PROBLEM STATEMENT: The answer should reproduce every entry exactly and contain no images.

====== RECORDS SHOWN ======

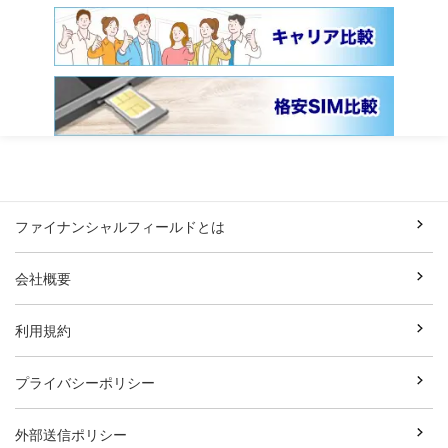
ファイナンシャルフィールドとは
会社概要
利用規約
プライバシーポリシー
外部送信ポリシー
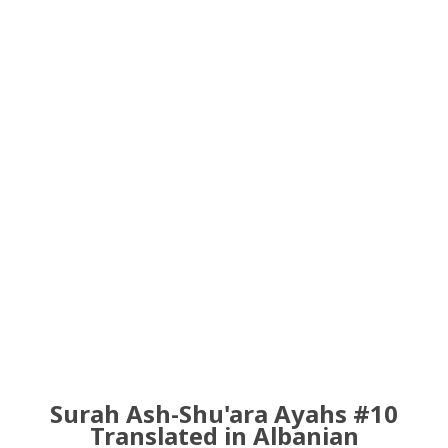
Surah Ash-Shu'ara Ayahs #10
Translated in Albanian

======

SOLUTION TO THIS EXERCISE:
ファイナンシャルフィールドとは
会社概要
利用規約
プライバシーポリシー
外部送信ポリシー
Surah Ash-Shu'ara Ayahs #10
Translated in Albanian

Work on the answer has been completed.